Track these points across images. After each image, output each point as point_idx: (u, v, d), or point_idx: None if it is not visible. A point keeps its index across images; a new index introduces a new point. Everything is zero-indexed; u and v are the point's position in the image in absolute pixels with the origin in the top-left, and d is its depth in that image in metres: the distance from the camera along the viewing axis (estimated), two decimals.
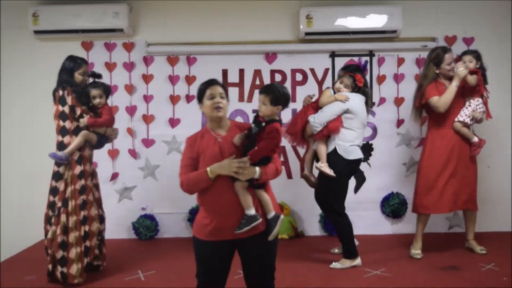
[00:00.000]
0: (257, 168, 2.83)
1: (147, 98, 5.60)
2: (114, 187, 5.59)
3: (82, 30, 5.44)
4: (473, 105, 4.57)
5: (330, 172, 4.27)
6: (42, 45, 5.56)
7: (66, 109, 4.14)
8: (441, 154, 4.60)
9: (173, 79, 5.60)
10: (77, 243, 4.07)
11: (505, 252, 4.67)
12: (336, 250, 4.81)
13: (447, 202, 4.58)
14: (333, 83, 4.59)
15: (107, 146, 5.35)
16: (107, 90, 4.45)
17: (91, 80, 4.42)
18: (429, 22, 5.59)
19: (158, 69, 5.62)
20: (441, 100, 4.49)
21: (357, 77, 4.41)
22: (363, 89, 4.48)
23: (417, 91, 4.74)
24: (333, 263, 4.44)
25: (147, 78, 5.61)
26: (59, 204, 4.13)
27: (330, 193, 4.41)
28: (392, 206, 5.51)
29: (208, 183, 2.82)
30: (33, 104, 5.50)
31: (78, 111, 4.17)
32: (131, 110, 5.60)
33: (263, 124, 2.90)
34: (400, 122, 5.60)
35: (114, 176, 5.59)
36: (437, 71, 4.64)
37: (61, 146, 4.15)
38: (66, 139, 4.14)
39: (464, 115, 4.56)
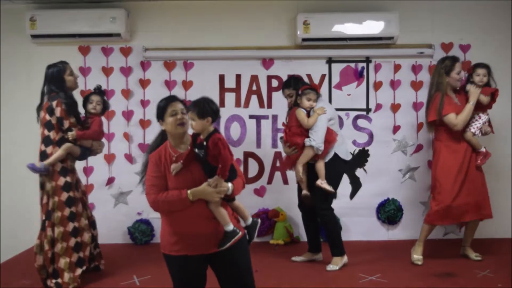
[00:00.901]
0: (230, 184, 2.86)
1: (144, 103, 5.60)
2: (110, 192, 5.58)
3: (79, 35, 5.45)
4: (484, 119, 4.68)
5: (330, 188, 4.40)
6: (39, 49, 5.55)
7: (53, 119, 4.12)
8: (457, 166, 4.61)
9: (170, 84, 5.61)
10: (66, 254, 4.06)
11: (501, 259, 4.68)
12: (297, 258, 4.80)
13: (461, 212, 4.58)
14: (295, 104, 4.59)
15: (104, 150, 5.35)
16: (106, 104, 4.49)
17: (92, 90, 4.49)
18: (426, 29, 5.60)
19: (155, 74, 5.62)
20: (460, 118, 4.55)
21: (317, 88, 4.59)
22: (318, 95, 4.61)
23: (429, 103, 4.73)
24: (329, 266, 4.48)
25: (144, 83, 5.61)
26: (43, 217, 4.13)
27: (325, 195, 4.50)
28: (388, 212, 5.51)
29: (188, 206, 2.80)
30: (30, 107, 5.44)
31: (66, 124, 4.13)
32: (128, 115, 5.60)
33: (204, 143, 2.85)
34: (396, 129, 5.61)
35: (110, 181, 5.59)
36: (446, 80, 4.64)
37: (43, 155, 4.14)
38: (49, 149, 4.13)
39: (475, 127, 4.64)
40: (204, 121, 2.85)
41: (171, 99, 3.03)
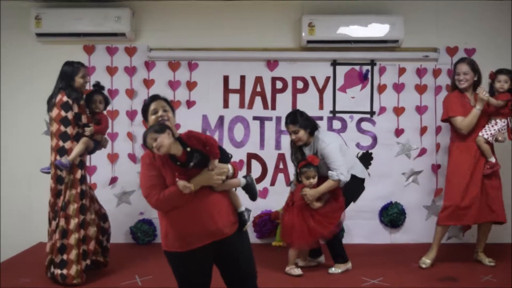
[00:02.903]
0: (229, 165, 2.90)
1: None
2: (112, 191, 5.58)
3: (84, 34, 5.46)
4: (499, 125, 4.59)
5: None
6: (44, 48, 5.56)
7: (70, 115, 4.15)
8: (466, 167, 4.59)
9: (174, 85, 5.61)
10: (77, 245, 4.12)
11: (504, 264, 4.66)
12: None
13: (470, 213, 4.56)
14: (298, 178, 4.45)
15: (107, 150, 5.37)
16: (107, 100, 4.56)
17: (92, 88, 4.50)
18: (431, 33, 5.60)
19: (159, 74, 5.63)
20: (465, 123, 4.55)
21: (314, 161, 4.30)
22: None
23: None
24: (331, 268, 4.49)
25: (148, 83, 5.61)
26: (58, 207, 4.18)
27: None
28: (391, 216, 5.50)
29: (191, 197, 2.76)
30: (33, 106, 5.49)
31: (84, 119, 4.26)
32: (132, 114, 5.59)
33: (188, 149, 2.78)
34: (400, 132, 5.59)
35: (113, 180, 5.59)
36: (454, 80, 4.72)
37: (61, 151, 4.15)
38: (68, 144, 4.15)
39: (489, 132, 4.58)
40: (165, 134, 2.73)
41: (154, 97, 3.05)
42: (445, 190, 4.76)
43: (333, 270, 4.47)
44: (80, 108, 4.23)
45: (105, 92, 4.56)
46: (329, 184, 4.28)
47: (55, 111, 4.18)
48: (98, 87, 4.48)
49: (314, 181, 4.26)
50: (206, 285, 3.01)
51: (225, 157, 2.92)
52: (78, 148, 4.18)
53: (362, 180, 4.59)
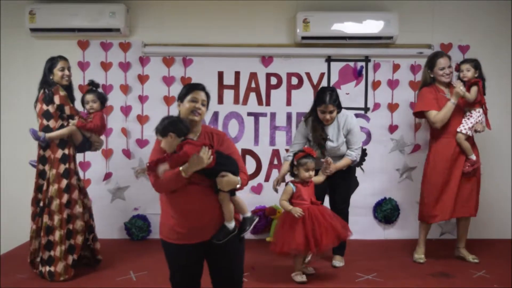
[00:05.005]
0: (239, 178, 2.91)
1: (142, 99, 5.59)
2: (107, 187, 5.58)
3: (79, 29, 5.42)
4: (475, 116, 4.56)
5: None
6: (38, 43, 5.53)
7: (51, 108, 4.17)
8: (444, 163, 4.60)
9: (168, 80, 5.60)
10: (62, 241, 4.11)
11: (497, 260, 4.69)
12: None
13: (450, 208, 4.59)
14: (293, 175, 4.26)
15: None
16: (102, 98, 4.49)
17: (87, 87, 4.52)
18: (425, 29, 5.61)
19: (153, 70, 5.61)
20: (438, 117, 4.54)
21: (311, 152, 4.13)
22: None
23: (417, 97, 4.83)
24: (337, 262, 4.54)
25: (142, 79, 5.60)
26: (41, 204, 4.18)
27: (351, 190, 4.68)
28: (385, 212, 5.52)
29: (183, 182, 2.80)
30: (29, 101, 5.42)
31: (67, 110, 4.21)
32: (126, 110, 5.59)
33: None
34: (394, 128, 5.61)
35: (107, 176, 5.58)
36: (432, 75, 4.69)
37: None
38: None
39: (467, 127, 4.54)
40: (168, 138, 2.89)
41: (198, 86, 3.07)
42: (424, 189, 4.77)
43: (338, 263, 4.53)
44: (61, 99, 4.17)
45: (100, 89, 4.55)
46: (346, 162, 4.41)
47: (38, 106, 4.22)
48: (92, 84, 4.46)
49: (312, 174, 4.08)
50: (197, 278, 3.05)
51: (234, 169, 2.93)
52: (61, 131, 4.17)
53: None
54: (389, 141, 5.63)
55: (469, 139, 4.62)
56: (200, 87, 3.07)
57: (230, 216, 2.92)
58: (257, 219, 3.11)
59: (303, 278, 4.13)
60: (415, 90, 5.56)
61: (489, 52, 5.51)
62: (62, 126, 4.20)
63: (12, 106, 5.58)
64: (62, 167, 4.19)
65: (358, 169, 5.30)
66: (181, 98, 3.05)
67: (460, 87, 4.45)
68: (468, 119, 4.58)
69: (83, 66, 5.55)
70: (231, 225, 2.92)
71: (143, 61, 5.61)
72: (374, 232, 5.61)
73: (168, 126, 2.90)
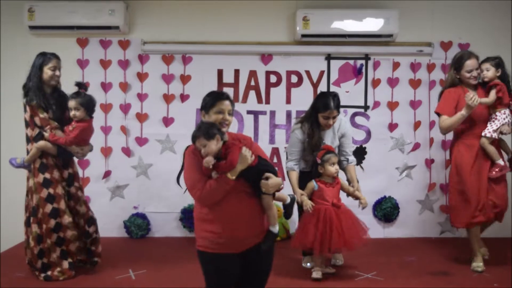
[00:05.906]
0: (279, 179, 2.86)
1: (141, 96, 5.58)
2: (106, 185, 5.57)
3: (78, 27, 5.42)
4: (500, 118, 4.24)
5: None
6: (37, 40, 5.50)
7: (27, 116, 4.07)
8: (469, 166, 4.29)
9: (167, 78, 5.59)
10: (53, 249, 4.06)
11: (497, 258, 4.67)
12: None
13: (484, 210, 4.27)
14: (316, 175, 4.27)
15: (101, 143, 5.35)
16: (87, 104, 4.07)
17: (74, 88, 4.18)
18: (425, 27, 5.60)
19: (153, 68, 5.60)
20: (445, 124, 4.31)
21: (331, 149, 4.21)
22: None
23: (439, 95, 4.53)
24: (336, 260, 4.55)
25: (142, 76, 5.59)
26: (27, 214, 4.14)
27: None
28: (384, 210, 5.51)
29: (230, 187, 2.72)
30: None
31: (38, 121, 4.04)
32: (125, 108, 5.57)
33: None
34: (393, 126, 5.60)
35: (107, 174, 5.56)
36: (458, 76, 4.38)
37: (28, 153, 4.13)
38: (29, 147, 4.11)
39: (491, 130, 4.23)
40: (214, 140, 2.75)
41: (222, 96, 2.94)
42: (452, 194, 4.48)
43: (337, 261, 4.54)
44: (32, 109, 4.00)
45: (87, 92, 4.17)
46: (354, 169, 4.50)
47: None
48: (78, 86, 4.12)
49: (337, 168, 4.15)
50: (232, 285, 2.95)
51: (272, 169, 2.89)
52: (31, 152, 4.04)
53: None
54: (388, 140, 5.62)
55: (494, 144, 4.33)
56: (224, 96, 2.94)
57: (275, 220, 2.86)
58: (296, 198, 3.21)
59: (318, 275, 4.13)
60: (415, 88, 5.56)
61: (489, 50, 5.44)
62: (39, 134, 4.05)
63: (11, 104, 5.55)
64: (41, 177, 4.06)
65: (357, 168, 5.31)
66: (205, 109, 2.92)
67: (470, 101, 4.07)
68: (493, 121, 4.27)
69: (82, 63, 5.53)
70: (276, 229, 2.86)
71: (143, 58, 5.60)
72: (374, 231, 5.57)
73: (212, 129, 2.75)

════════════════

- Problem details -
Where the listing above reaches the line that contains "27: (351, 190, 4.68)", start retyping, and finish with the line that contains "58: (257, 219, 3.11)"; reproduce those lines exactly and no others.

- Your response -
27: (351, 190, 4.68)
28: (385, 212, 5.52)
29: (183, 182, 2.80)
30: (29, 101, 5.42)
31: (67, 110, 4.21)
32: (126, 110, 5.59)
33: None
34: (394, 128, 5.61)
35: (107, 176, 5.58)
36: (432, 75, 4.69)
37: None
38: None
39: (467, 127, 4.54)
40: (168, 138, 2.89)
41: (198, 86, 3.07)
42: (424, 189, 4.77)
43: (338, 263, 4.53)
44: (61, 99, 4.17)
45: (100, 89, 4.55)
46: (346, 162, 4.41)
47: (38, 106, 4.22)
48: (92, 84, 4.46)
49: (312, 174, 4.08)
50: (197, 278, 3.05)
51: (234, 169, 2.93)
52: (61, 131, 4.17)
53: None
54: (389, 141, 5.63)
55: (469, 139, 4.62)
56: (200, 87, 3.07)
57: (230, 216, 2.92)
58: (257, 219, 3.11)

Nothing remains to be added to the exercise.